Requirement 1: Identify every line in the rows below that contains the word "they", treating uppercase and lowercase as different, and copy each of those lines.

[Opening Study text section]

Findings

Findings are confirmed bugs, failures, or vulnerabilities that Qodex records with evidence. A failed run should not always become a bug report. Qodex first decides whether the failure is a real product issue, a stale test, or an environment problem.

What happens when a test fails

When a scenario fails or a security probe lands, Qodex does more than show a red X. It analyzes the failure, classifies it, and writes a finding only when the failure looks like a real issue. A finding includes severity, reproduction steps, evidence, and the affected endpoint or page. Qodex deduplicates findings against the existing set so the same bug does not pile up across nightly runs.

Severity model

Five levels, with explicit definitions enforced by the security skill:

Severity	What it means
critical	RCE, SQLi with data access, auth bypass to admin, SSRF to cloud metadata, exposed secrets
high	Stored XSS, IDOR with data exposure, CSRF on account actions, privilege escalation, broken access control
medium	Reflected XSS, CSRF on low-impact actions, info disclosure, missing rate limiting
low	Missing security headers, verbose error messages, cookie flags, clickjacking without sensitive actions
info	Technology disclosure, attack surface notes, deprecated TLS, version numbers

Failure classification

Every failed run goes through src/scanner/failure-analyzer.ts. The classifier reads the failed script, the error and stack, the page screenshot, the DOM snapshot, the original scenario, and the HTTP response. It emits one of three classifications:

Class	Meaning	Action
REAL_BUG	The app broke	Open a finding with severity, evidence, repro
STALE_TEST	Selectors or expectations no longer match	Mark scenario stale, suggest a fix
ENVIRONMENT_ISSUE	Target down, 503, DNS failure	Report as env, not bug

This classifier keeps regression suites usable. Without it, flaky selectors and temporary outages would look like product bugs.

[Closing Study text section]
[Opening Provided data section]

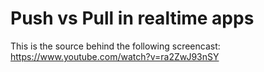 # Push vs Pull in realtime apps
This is the source behind the following screencast:
https://www.youtube.com/watch?v=ra2ZwJ93nSY
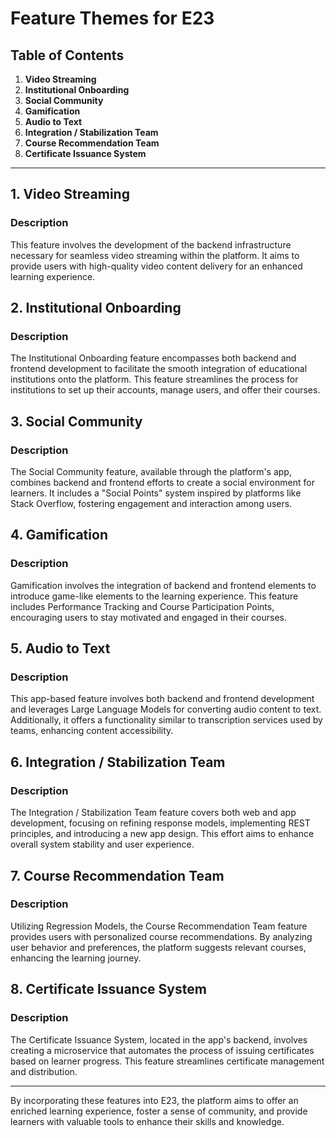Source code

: # Feature Themes for E23

## Table of Contents

1. **Video Streaming**
2. **Institutional Onboarding**
3. **Social Community**
4. **Gamification**
5. **Audio to Text**
6. **Integration / Stabilization Team**
7. **Course Recommendation Team**
8. **Certificate Issuance System**

---

## 1. Video Streaming
### Description
This feature involves the development of the backend infrastructure necessary for seamless video streaming within the platform. It aims to provide users with high-quality video content delivery for an enhanced learning experience.

## 2. Institutional Onboarding
### Description
The Institutional Onboarding feature encompasses both backend and frontend development to facilitate the smooth integration of educational institutions onto the platform. This feature streamlines the process for institutions to set up their accounts, manage users, and offer their courses.

## 3. Social Community
### Description
The Social Community feature, available through the platform's app, combines backend and frontend efforts to create a social environment for learners. It includes a "Social Points" system inspired by platforms like Stack Overflow, fostering engagement and interaction among users.

## 4. Gamification
### Description
Gamification involves the integration of backend and frontend elements to introduce game-like elements to the learning experience. This feature includes Performance Tracking and Course Participation Points, encouraging users to stay motivated and engaged in their courses.

## 5. Audio to Text
### Description
This app-based feature involves both backend and frontend development and leverages Large Language Models for converting audio content to text. Additionally, it offers a functionality similar to transcription services used by teams, enhancing content accessibility.

## 6. Integration / Stabilization Team
### Description
The Integration / Stabilization Team feature covers both web and app development, focusing on refining response models, implementing REST principles, and introducing a new app design. This effort aims to enhance overall system stability and user experience.

## 7. Course Recommendation Team
### Description
Utilizing Regression Models, the Course Recommendation Team feature provides users with personalized course recommendations. By analyzing user behavior and preferences, the platform suggests relevant courses, enhancing the learning journey.

## 8. Certificate Issuance System
### Description
The Certificate Issuance System, located in the app's backend, involves creating a microservice that automates the process of issuing certificates based on learner progress. This feature streamlines certificate management and distribution.

---

By incorporating these features into E23, the platform aims to offer an enriched learning experience, foster a sense of community, and provide learners with valuable tools to enhance their skills and knowledge.
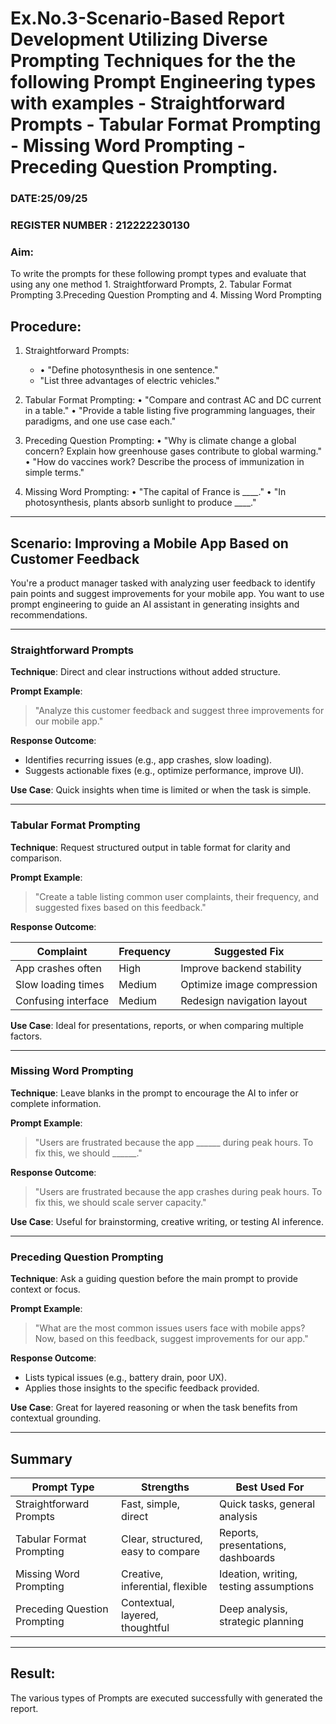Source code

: # Ex.No.3-Scenario-Based Report Development Utilizing Diverse Prompting Techniques for the the following Prompt Engineering types with examples - Straightforward Prompts - Tabular Format Prompting - Missing Word Prompting - Preceding Question Prompting.

### DATE:25/09/25                                                                            
### REGISTER NUMBER : 212222230130
### Aim: 
To write the prompts for these following prompt types and evaluate that using any one method 1. Straightforward Prompts, 2. Tabular Format Prompting 3.Preceding Question Prompting and 4. Missing Word Prompting

## Procedure:
1.	Straightforward Prompts:
    - •	"Define photosynthesis in one sentence."
    - 	"List three advantages of electric vehicles."

 3.	Tabular Format Prompting:
     •	"Compare and contrast AC and DC current in a table."
     •	"Provide a table listing five programming languages, their paradigms, and one use case each."
3. Preceding Question Prompting:
    •	"Why is climate change a global concern? Explain how greenhouse gases contribute to global warming."
    •	"How do vaccines work? Describe the process of immunization in simple terms."
4. Missing Word Prompting:
   •	"The capital of France is ____."
  •	"In photosynthesis, plants absorb sunlight to produce ____."

---

##  Scenario: Improving a Mobile App Based on Customer Feedback

You're a product manager tasked with analyzing user feedback to identify pain points and suggest improvements for your mobile app. You want to use prompt engineering to guide an AI assistant in generating insights and recommendations.

---

### Straightforward Prompts

**Technique**: Direct and clear instructions without added structure.

**Prompt Example**:
> "Analyze this customer feedback and suggest three improvements for our mobile app."

**Response Outcome**:
- Identifies recurring issues (e.g., app crashes, slow loading).
- Suggests actionable fixes (e.g., optimize performance, improve UI).

**Use Case**: Quick insights when time is limited or when the task is simple.

---

###  Tabular Format Prompting

**Technique**: Request structured output in table format for clarity and comparison.

**Prompt Example**:
> "Create a table listing common user complaints, their frequency, and suggested fixes based on this feedback."

**Response Outcome**:

| Complaint             | Frequency | Suggested Fix               |
|----------------------|-----------|-----------------------------|
| App crashes often    | High      | Improve backend stability   |
| Slow loading times   | Medium    | Optimize image compression  |
| Confusing interface  | Medium    | Redesign navigation layout  |

**Use Case**: Ideal for presentations, reports, or when comparing multiple factors.

---

###  Missing Word Prompting

**Technique**: Leave blanks in the prompt to encourage the AI to infer or complete information.

**Prompt Example**:
> "Users are frustrated because the app ______ during peak hours. To fix this, we should ______."

**Response Outcome**:
> "Users are frustrated because the app crashes during peak hours. To fix this, we should scale server capacity."

**Use Case**: Useful for brainstorming, creative writing, or testing AI inference.

---

###  Preceding Question Prompting

**Technique**: Ask a guiding question before the main prompt to provide context or focus.

**Prompt Example**:
> "What are the most common issues users face with mobile apps? Now, based on this feedback, suggest improvements for our app."

**Response Outcome**:
- Lists typical issues (e.g., battery drain, poor UX).
- Applies those insights to the specific feedback provided.

**Use Case**: Great for layered reasoning or when the task benefits from contextual grounding.

---

##  Summary

| Prompt Type               | Strengths                              | Best Used For                          |
|--------------------------|----------------------------------------|----------------------------------------|
| Straightforward Prompts  | Fast, simple, direct                   | Quick tasks, general analysis          |
| Tabular Format Prompting | Clear, structured, easy to compare     | Reports, presentations, dashboards     |
| Missing Word Prompting   | Creative, inferential, flexible        | Ideation, writing, testing assumptions |
| Preceding Question Prompting | Contextual, layered, thoughtful     | Deep analysis, strategic planning      |

---

##  Result: 
The various types of Prompts are executed successfully with generated the report.







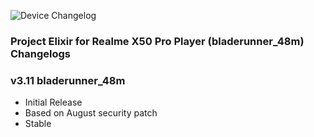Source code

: ![Device Changelog](https://i.imgur.com/C0Wcdr5.png)
### Project Elixir for Realme X50 Pro Player (bladerunner_48m) Changelogs

### v3.11 bladerunner_48m
- Initial Release
- Based on August security patch
- Stable
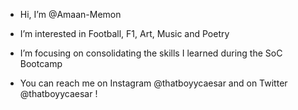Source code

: - Hi, I’m @Amaan-Memon

- I’m interested in Football, F1, Art, Music and Poetry

- I’m focusing on consolidating the skills I learned during the SoC Bootcamp

- You can reach me on Instagram @thatboyycaesar and on Twitter @thatboyycaesar !
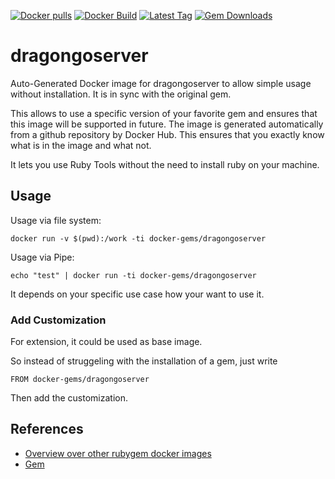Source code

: [![Docker pulls](https://img.shields.io/docker/pulls/rubygem/dragongoserver.svg)](https://hub.docker.com/r/rubygem/dragongoserver/)
[![Docker Build](https://img.shields.io/docker/automated/rubygem/dragongoserver.svg)](https://hub.docker.com/r/rubygem/dragongoserver/)
[![Latest Tag](https://img.shields.io/github/tag/docker-rubygem/dragongoserver.svg)](https://hub.docker.com/r/rubygem/dragongoserver/)
[![Gem Downloads](https://img.shields.io/gem/dt/dragongoserver.svg)](https://rubygems.org/gems/dragongoserver/)
# dragongoserver

Auto-Generated Docker image for dragongoserver to allow simple usage without installation.
It is in sync with the original gem.

This allows to use a specific version of your favorite gem and ensures that this image will be supported in future.
The image is generated automatically from a github repository by Docker Hub.
This ensures that you exactly know what is in the image and what not.

It lets you use Ruby Tools without the need to install ruby on your machine.

## Usage

Usage via file system:

`docker run -v $(pwd):/work -ti docker-gems/dragongoserver`

Usage via Pipe:

`echo "test" | docker run -ti docker-gems/dragongoserver`

It depends on your specific use case how your want to use it.

### Add Customization

For extension, it could be used as base image.

So instead of struggeling with the installation of a gem, just write

`FROM docker-gems/dragongoserver`

Then add the customization.

## References

 - [Overview over other rubygem docker images](https://github.com/thinkbot/docker-rubygem)
 - [Gem](https://rubygems.org/gems/dragongoserver/)
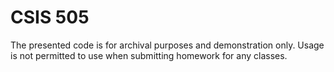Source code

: # CSIS 505

The presented code is for archival purposes and demonstration only. Usage is not permitted to use when submitting homework for any classes.
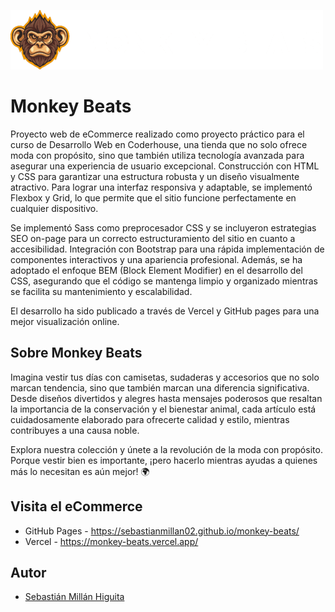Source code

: 
![Logo](https://raw.githubusercontent.com/SebastianMillan02/monkey-beats/main/images/Monkey-Beats-Logo-Horizontal.png)


# Monkey Beats

Proyecto web de eCommerce realizado como proyecto práctico para el curso de Desarrollo Web en Coderhouse, una tienda que no solo ofrece moda con propósito, sino que también utiliza tecnología avanzada para asegurar una experiencia de usuario excepcional. Construcción con HTML y CSS para garantizar una estructura robusta y un diseño visualmente atractivo. Para lograr una interfaz responsiva y adaptable, se implementó Flexbox y Grid, lo que permite que el sitio funcione perfectamente en cualquier dispositivo.

Se implementó Sass como preprocesador CSS y se incluyeron estrategias SEO on-page para un correcto estructuramiento del sitio en cuanto a accesibilidad. Integración con Bootstrap para una rápida implementación de componentes interactivos y una apariencia profesional. Además, se ha adoptado el enfoque BEM (Block Element Modifier) en el desarrollo del CSS, asegurando que el código se mantenga limpio y organizado mientras se facilita su mantenimiento y escalabilidad.

El desarrollo ha sido publicado a través de Vercel y GitHub pages para una mejor visualización online.

## Sobre Monkey Beats

Imagina vestir tus días con camisetas, sudaderas y accesorios que no solo marcan tendencia, sino que también marcan una diferencia significativa. Desde diseños divertidos y alegres hasta mensajes poderosos que resaltan la importancia de la conservación y el bienestar animal, cada artículo está cuidadosamente elaborado para ofrecerte calidad y estilo, mientras contribuyes a una causa noble.

Explora nuestra colección y únete a la revolución de la moda con propósito. Porque vestir bien es importante, ¡pero hacerlo mientras ayudas a quienes más lo necesitan es aún mejor! 🌍


## Visita el eCommerce

- GitHub Pages - https://sebastianmillan02.github.io/monkey-beats/
- Vercel - https://monkey-beats.vercel.app/


## Autor

- [Sebastián Millán Higuita](https://github.com/SebastianMillan02)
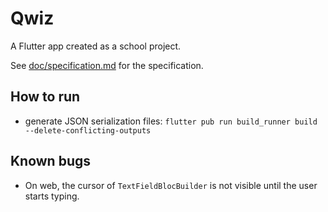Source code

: # Qwiz

A Flutter app created as a school project.

See [doc/specification.md](doc/specification.md) for the specification.

## How to run
- generate JSON serialization files: `flutter pub run build_runner build --delete-conflicting-outputs`

## Known bugs
- On web, the cursor of `TextFieldBlocBuilder` is not visible until the user starts typing.
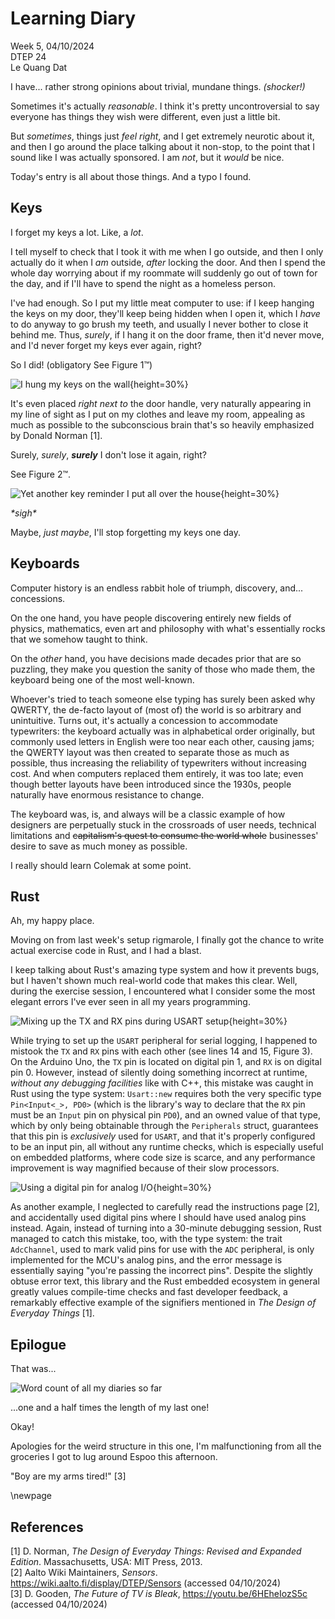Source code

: # Learning Diary

Week 5, 04/10/2024  
DTEP 24  
Le Quang Dat

I have... rather strong opinions about trivial, mundane things. _(shocker!)_

Sometimes it's actually _reasonable_. I think it's pretty uncontroversial to
say everyone has things they wish were different, even just a little bit.

But _sometimes_, things just _feel right_, and I get extremely neurotic about
it, and then I go around the place talking about it non-stop, to the point that
I sound like I was actually sponsored. I am _not_, but it _would_ be nice.

Today's entry is all about those things. And a typo I found.

## Keys

I forget my keys a lot. Like, a _lot_.

I tell myself to check that I took it with me when I go outside, and then I
only actually do it when I _am_ outside, _after_ locking the door. And then I
spend the whole day worrying about if my roommate will suddenly go out of town
for the day, and if I'll have to spend the night as a homeless person.

I've had enough. So I put my little meat computer to use: if I keep hanging the
keys on my door, they'll keep being hidden when I open it, which I _have_ to do
anyway to go brush my teeth, and usually I never bother to close it behind me.
Thus, _surely_, if I hang it on the door frame, then it'd never move, and I'd
never forget my keys ever again, right?

So I did! (obligatory See Figure 1™)

![I hung my keys on the wall](../imgs/week5_1.jpg){height=30%}

It's even placed _right next to_ the door handle, very naturally appearing in
my line of sight as I put on my clothes and leave my room, appealing as much as
possible to the subconscious brain that's so heavily emphasized by Donald
Norman [1].

Surely, _surely_, **_surely_** I don't lose it again, right?

See Figure 2™.

![Yet another key reminder I put all over the house](../imgs/week5_2.jpg){height=30%}

_\*sigh\*_

Maybe, _just maybe_, I'll stop forgetting my keys one day.

## Keyboards

Computer history is an endless rabbit hole of triumph, discovery, and...
concessions.

On the one hand, you have people discovering entirely new fields of physics,
mathematics, even art and philosophy with what's essentially rocks that we
somehow taught to think.

On the _other_ hand, you have decisions made decades prior that are so puzzling,
they make you question the sanity of those who made them, the keyboard being one
of the most well-known.

Whoever's tried to teach someone else typing has surely been asked why QWERTY,
the de-facto layout of (most of) the world is so arbitrary and unintuitive.
Turns out, it's actually a concession to accommodate typewriters: the keyboard
actually was in alphabetical order originally, but commonly used letters in
English were too near each other, causing jams; the QWERTY layout was then
created to separate those as much as possible, thus increasing the reliability
of typewriters without increasing cost. And when computers replaced them
entirely, it was too late; even though better layouts have been introduced
since the 1930s, people naturally have enormous resistance to change.

The keyboard was, is, and always will be a classic example of how designers are
perpetually stuck in the crossroads of user needs, technical limitations and
~~capitalism's quest to consume the world whole~~ businesses' desire to save as
much money as possible.

I really should learn Colemak at some point.

## Rust

Ah, my happy place.

Moving on from last week's setup rigmarole, I finally got the chance to write
actual exercise code in Rust, and I had a blast.

I keep talking about Rust's amazing type system and how it prevents bugs, but
I haven't shown much real-world code that makes this clear. Well, during the
exercise session, I encountered what I consider some the most elegant errors
I've ever seen in all my years programming.

![Mixing up the `TX` and `RX` pins during `USART` setup](../imgs/week5_3.jpg){height=30%}

While trying to set up the `USART` peripheral for serial logging, I happened to
mistook the `TX` and `RX` pins with each other (see lines 14 and 15, Figure 3).
On the Arduino Uno, the `TX` pin is located on digital pin 1, and `RX` is on
digital pin 0. However, instead of silently doing something incorrect at
runtime, _without any debugging facilities_ like with C++, this mistake was
caught in Rust using the type system: `Usart::new` requires both the very
specific type `Pin<Input<_>, PD0>` (which is the library's way to declare that
the `RX` pin must be an `Input` pin on physical pin `PD0`), and an owned value
of that type, which by only being obtainable through the `Peripherals` struct,
guarantees that this pin is _exclusively_ used for `USART`, and that it's
properly configured to be an input pin, all without any runtime checks, which
is especially useful on embedded platforms, where code size is scarce, and any
performance improvement is way magnified because of their slow processors.

![Using a digital pin for analog I/O](../imgs/week5_4.jpg){height=30%}

As another example, I neglected to carefully read the instructions page [2],
and accidentally used digital pins where I should have used analog pins instead.
Again, instead of turning into a 30-minute debugging session, Rust managed to
catch this mistake, too, with the type system: the trait `AdcChannel`, used to
mark valid pins for use with the `ADC` peripheral, is only implemented for the
MCU's analog pins, and the error message is essentially saying "you're passing
the incorrect pins". Despite the slightly obtuse error text, this library and
the Rust embedded ecosystem in general greatly values compile-time checks and
fast developer feedback, a remarkably effective example of the signifiers
mentioned in _The Design of Everyday Things_ [1].

## Epilogue

That was...

![Word count of all my diaries so far](../imgs/week5_5.png)

...one and a half times the length of my last one!

Okay!

Apologies for the weird structure in this one, I'm malfunctioning from all the
groceries I got to lug around Espoo this afternoon.

"Boy are my arms tired!" [3]

\newpage

## References

[1] D. Norman, _The Design of Everyday Things: Revised and Expanded Edition_.
Massachusetts, USA: MIT Press, 2013.  
[2] Aalto Wiki Maintainers, _Sensors_. <https://wiki.aalto.fi/display/DTEP/Sensors>
(accessed 04/10/2024)  
[3] D. Gooden, _The Future of TV is Bleak_, <https://youtu.be/6HEheIozS5c>
(accessed 04/10/2024)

[Closing Provided data section]

Requirement 2: Go on with the page about Qodex findings, starting right after its last sentence.

Your response 1:
say everyone has things they wish were different, even just a little bit.
keys on my door, they'll keep being hidden when I open it, which I _have_ to do
they make you question the sanity of those who made them, the keyboard being one

Your response 2:
Deduplication

Dedup happens inline inside finding_report. Before persisting a new finding, the tool computes a fingerprint from the affected endpoint or page, an error signature, severity, and category. If a matching open finding exists, the new occurrence is recorded as a re-observation on the existing row rather than a duplicate. The matching logic lives in findOpenByFingerprint and recordFindingReobservation.

Evidence guard

The finding_report tool refuses to file a high or critical security finding unless evidence is present. Specifically, a recent browser_snapshot must follow a failed wait_visible or verify_* call. This is the guard that prevents the agent from inventing severity-inflated findings without proof. The guard runs at report time. It does not write a persisted verified flag onto the finding row.

Status lifecycle

Findings carry one of four statuses:

open  ->  fixed
open  ->  false_positive
open  ->  wontfix

Status moves are recorded with the user who made the change. Triage happens in the Findings page in the web app, in chat, or via the API.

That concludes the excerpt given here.